Chart analysis data
================
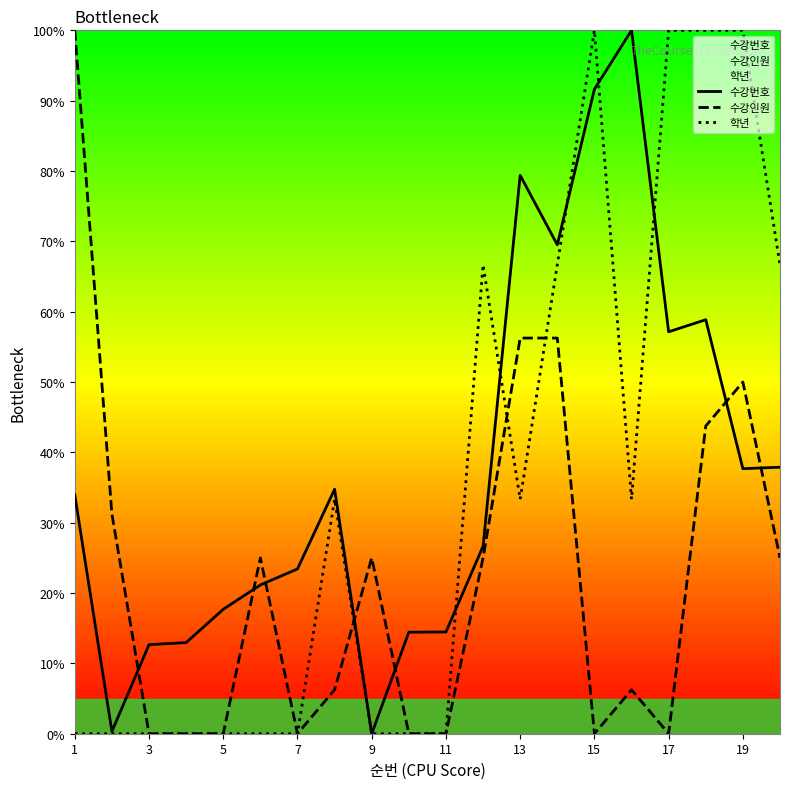

Reading left to right, what are all the values shown in this chart?

수강번호: 34.0	0.3	12.7	13.0	17.7	21.1	23.4	34.8	0.0	14.4	14.5	26.6	79.4	69.5	91.6	100.0	57.1	58.9	37.7	37.9
수강인원: 100.0	31.2	0.0	0.0	0.0	25.0	0.0	6.2	25.0	0.0	0.0	25.0	56.2	56.2	0.0	6.2	0.0	43.8	50.0	25.0
학년: 0.0	0.0	0.0	0.0	0.0	0.0	0.0	33.3	0.0	0.0	0.0	66.7	33.3	66.7	100.0	33.3	100.0	100.0	100.0	66.7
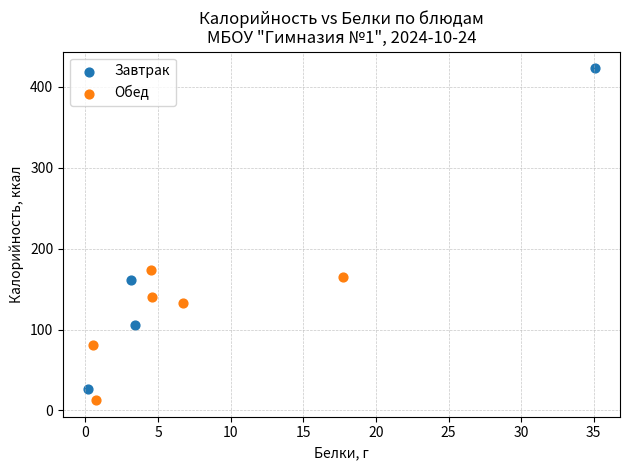

Which series reaches the maximum Y coordinate?

Завтрак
================
=== PROBLEM ===
Repeat every row above word for word, leaving out the pictures.

=== RESPONSE TO THIS TASK ===
Reading left to right, what are all the values shown in this chart?

수강번호: 34.0	0.3	12.7	13.0	17.7	21.1	23.4	34.8	0.0	14.4	14.5	26.6	79.4	69.5	91.6	100.0	57.1	58.9	37.7	37.9
수강인원: 100.0	31.2	0.0	0.0	0.0	25.0	0.0	6.2	25.0	0.0	0.0	25.0	56.2	56.2	0.0	6.2	0.0	43.8	50.0	25.0
학년: 0.0	0.0	0.0	0.0	0.0	0.0	0.0	33.3	0.0	0.0	0.0	66.7	33.3	66.7	100.0	33.3	100.0	100.0	100.0	66.7

Which series reaches the maximum Y coordinate?

Завтрак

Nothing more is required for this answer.